Pada akhirnya, polemik Peraturan Kepolisian Nomor 10 Tahun 2025 perlu dipandang secara proporsional dan berimbang dalam kerangka pelayanan publik. Peraturan ini mencerminkan adanya kebutuhan koordinasi dan penguatan kapasitas antarlembaga negara, namun pada saat yang sama memunculkan kekhawatiran publik terkait transparansi, profesionalisme, dan kejelasan peran dalam penyelenggaraan pelayanan.
Dari perspektif pelayanan publik, kunci persoalannya bukan semata pada siapa yang menduduki jabatan tertentu, melainkan pada bagaimana pelayanan tersebut dijalankan. Selama prinsip keterbukaan informasi, kepastian kewenangan, akuntabilitas administratif, dan profesionalisme aparatur dapat dijamin secara nyata, maka kualitas pelayanan publik tetap dapat dijaga. Sebaliknya, tanpa kejelasan batas peran dan mekanisme pertanggungjawaban, potensi masalah dalam pelayanan publik akan tetap terbuka, terlepas dari latar belakang institusi pejabat yang bersangkutan.

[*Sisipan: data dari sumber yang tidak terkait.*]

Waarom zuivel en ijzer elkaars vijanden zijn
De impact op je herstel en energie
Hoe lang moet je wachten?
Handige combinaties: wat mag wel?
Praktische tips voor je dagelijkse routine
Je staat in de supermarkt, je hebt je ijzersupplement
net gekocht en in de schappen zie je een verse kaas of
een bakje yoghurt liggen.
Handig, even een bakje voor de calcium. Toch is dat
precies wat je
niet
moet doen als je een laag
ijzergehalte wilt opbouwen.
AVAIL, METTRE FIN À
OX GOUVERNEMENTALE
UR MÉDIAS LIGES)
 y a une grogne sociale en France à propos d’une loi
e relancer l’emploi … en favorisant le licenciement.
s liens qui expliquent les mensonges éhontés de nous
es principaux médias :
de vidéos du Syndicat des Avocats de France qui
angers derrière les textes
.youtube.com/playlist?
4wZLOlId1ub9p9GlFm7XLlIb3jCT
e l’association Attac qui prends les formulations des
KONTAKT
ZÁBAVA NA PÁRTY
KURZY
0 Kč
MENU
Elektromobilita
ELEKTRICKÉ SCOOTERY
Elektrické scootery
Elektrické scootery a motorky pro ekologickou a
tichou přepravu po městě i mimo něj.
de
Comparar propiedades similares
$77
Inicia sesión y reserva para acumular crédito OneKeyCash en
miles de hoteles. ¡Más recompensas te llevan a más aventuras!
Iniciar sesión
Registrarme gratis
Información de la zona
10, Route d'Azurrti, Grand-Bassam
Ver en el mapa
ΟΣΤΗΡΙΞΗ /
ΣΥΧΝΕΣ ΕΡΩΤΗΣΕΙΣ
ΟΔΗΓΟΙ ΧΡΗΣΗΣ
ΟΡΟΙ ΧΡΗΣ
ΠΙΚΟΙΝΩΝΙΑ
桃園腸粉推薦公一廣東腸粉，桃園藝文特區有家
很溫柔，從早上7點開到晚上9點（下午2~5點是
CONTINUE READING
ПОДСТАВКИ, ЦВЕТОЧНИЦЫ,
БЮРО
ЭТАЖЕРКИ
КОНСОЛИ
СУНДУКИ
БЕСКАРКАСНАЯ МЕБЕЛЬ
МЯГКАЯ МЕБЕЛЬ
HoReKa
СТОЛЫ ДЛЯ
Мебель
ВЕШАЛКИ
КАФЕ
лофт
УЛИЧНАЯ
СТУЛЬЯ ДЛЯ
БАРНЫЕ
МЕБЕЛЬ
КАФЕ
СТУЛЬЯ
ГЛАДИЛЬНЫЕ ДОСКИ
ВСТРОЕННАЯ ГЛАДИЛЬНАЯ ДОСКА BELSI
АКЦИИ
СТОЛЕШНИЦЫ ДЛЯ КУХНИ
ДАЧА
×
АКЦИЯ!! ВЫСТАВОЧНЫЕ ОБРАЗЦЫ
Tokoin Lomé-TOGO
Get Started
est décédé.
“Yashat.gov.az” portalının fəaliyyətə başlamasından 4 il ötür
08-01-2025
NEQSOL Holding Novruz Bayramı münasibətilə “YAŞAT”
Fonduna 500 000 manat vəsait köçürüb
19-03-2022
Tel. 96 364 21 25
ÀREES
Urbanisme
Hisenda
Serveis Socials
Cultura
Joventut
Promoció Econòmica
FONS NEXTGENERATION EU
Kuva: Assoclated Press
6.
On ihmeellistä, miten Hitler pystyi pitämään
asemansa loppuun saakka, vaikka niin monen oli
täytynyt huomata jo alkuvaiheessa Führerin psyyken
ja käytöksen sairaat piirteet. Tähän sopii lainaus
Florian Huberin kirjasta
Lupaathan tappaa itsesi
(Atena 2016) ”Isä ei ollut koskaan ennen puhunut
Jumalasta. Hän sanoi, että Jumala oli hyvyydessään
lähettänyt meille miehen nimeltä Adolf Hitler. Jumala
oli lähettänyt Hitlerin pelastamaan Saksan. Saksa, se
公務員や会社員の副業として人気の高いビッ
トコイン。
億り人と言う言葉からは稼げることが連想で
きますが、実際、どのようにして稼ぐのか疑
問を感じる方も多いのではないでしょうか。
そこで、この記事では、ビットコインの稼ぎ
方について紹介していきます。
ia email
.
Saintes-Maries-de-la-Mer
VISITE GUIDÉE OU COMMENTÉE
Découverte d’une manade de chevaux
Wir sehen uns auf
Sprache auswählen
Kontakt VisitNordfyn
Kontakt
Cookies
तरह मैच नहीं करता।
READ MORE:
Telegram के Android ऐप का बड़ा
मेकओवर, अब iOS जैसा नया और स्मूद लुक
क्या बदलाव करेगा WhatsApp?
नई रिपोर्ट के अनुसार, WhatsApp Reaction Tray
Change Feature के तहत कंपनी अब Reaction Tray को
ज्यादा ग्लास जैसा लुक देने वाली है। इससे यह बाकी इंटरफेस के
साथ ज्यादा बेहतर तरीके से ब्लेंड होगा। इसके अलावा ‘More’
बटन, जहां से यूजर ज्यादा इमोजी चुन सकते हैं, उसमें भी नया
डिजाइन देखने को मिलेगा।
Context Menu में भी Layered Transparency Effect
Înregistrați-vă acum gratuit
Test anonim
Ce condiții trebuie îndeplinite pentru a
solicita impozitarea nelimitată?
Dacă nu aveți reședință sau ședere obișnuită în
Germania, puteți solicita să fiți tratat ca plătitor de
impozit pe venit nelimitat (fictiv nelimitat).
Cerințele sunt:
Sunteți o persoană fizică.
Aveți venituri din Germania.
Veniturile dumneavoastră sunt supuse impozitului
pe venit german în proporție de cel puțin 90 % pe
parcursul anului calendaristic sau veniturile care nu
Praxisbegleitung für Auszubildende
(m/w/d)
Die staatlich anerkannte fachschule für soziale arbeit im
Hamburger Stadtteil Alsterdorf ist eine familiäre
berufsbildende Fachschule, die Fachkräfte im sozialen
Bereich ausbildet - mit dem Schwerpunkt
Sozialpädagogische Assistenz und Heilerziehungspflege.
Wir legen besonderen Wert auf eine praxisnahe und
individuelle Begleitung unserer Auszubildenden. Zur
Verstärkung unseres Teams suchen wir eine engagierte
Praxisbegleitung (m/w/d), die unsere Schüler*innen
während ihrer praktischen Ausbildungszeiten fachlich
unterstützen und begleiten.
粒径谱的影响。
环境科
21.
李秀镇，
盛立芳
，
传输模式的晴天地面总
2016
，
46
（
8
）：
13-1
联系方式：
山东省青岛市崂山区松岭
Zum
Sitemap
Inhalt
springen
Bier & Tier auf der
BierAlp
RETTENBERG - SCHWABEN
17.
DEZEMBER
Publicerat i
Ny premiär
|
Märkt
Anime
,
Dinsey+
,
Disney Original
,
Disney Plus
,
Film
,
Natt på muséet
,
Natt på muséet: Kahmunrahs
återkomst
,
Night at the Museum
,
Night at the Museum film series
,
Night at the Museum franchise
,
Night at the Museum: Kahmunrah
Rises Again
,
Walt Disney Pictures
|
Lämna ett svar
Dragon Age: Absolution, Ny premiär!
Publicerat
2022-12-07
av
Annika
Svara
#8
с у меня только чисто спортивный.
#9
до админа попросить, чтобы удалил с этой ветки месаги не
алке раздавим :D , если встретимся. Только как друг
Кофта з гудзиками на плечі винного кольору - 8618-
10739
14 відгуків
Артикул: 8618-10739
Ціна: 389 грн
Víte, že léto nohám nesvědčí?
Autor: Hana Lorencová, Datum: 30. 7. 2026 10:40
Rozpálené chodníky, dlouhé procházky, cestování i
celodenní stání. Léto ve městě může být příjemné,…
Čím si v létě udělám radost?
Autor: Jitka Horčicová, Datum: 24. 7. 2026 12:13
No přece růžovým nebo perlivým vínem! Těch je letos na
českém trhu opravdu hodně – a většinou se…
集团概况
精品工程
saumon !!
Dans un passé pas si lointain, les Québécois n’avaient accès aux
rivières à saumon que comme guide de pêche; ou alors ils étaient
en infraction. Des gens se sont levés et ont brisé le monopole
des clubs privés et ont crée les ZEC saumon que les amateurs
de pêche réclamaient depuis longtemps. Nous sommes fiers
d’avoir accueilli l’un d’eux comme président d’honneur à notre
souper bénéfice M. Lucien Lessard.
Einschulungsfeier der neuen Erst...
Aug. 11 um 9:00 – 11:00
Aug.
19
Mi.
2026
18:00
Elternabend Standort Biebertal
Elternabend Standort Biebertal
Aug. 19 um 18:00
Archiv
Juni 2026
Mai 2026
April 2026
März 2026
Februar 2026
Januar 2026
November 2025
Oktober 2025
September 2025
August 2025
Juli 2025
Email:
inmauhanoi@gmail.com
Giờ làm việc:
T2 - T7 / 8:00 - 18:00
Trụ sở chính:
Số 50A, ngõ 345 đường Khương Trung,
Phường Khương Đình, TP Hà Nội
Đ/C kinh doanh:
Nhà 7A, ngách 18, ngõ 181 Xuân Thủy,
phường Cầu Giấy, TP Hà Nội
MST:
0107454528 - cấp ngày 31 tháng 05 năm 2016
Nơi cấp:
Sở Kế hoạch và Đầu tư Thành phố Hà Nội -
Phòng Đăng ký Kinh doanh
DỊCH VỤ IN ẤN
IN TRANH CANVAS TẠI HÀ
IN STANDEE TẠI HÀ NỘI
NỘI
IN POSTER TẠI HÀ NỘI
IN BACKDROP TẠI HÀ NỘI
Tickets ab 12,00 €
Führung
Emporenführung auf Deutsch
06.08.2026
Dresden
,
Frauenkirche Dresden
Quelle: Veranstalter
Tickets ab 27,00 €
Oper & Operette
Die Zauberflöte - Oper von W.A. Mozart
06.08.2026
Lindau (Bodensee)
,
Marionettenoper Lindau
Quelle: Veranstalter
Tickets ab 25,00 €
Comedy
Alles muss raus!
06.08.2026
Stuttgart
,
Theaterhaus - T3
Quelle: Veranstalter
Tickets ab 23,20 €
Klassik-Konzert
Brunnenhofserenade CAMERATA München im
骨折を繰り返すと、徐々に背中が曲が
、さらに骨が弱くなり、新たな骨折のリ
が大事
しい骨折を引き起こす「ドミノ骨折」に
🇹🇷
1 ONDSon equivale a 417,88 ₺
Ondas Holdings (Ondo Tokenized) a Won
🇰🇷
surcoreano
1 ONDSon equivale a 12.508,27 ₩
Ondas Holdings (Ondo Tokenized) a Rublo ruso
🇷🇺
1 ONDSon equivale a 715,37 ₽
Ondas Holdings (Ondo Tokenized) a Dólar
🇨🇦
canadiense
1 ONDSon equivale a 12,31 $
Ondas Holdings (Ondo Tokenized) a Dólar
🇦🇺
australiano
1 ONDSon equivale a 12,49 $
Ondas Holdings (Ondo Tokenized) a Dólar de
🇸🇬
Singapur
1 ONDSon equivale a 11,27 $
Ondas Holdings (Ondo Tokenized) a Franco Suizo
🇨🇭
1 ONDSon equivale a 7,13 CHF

Oleh karena itu, Penulis memandang bahwa Perpol Nomor 10 Tahun 2025 sebaiknya dipahami sebagai kebijakan yang masih memerlukan pengaturan teknis dan penyelarasan lebih lanjut agar selaras dengan prinsip-prinsip pelayanan publik. Pendekatan yang hati-hati, terbuka, dan berbasis kepentingan masyarakat menjadi penting agar polemik ini tidak berlarut, sekaligus memastikan bahwa tujuan peningkatan kinerja pemerintahan tidak mengorbankan transparansi dan profesionalisme pelayanan publik.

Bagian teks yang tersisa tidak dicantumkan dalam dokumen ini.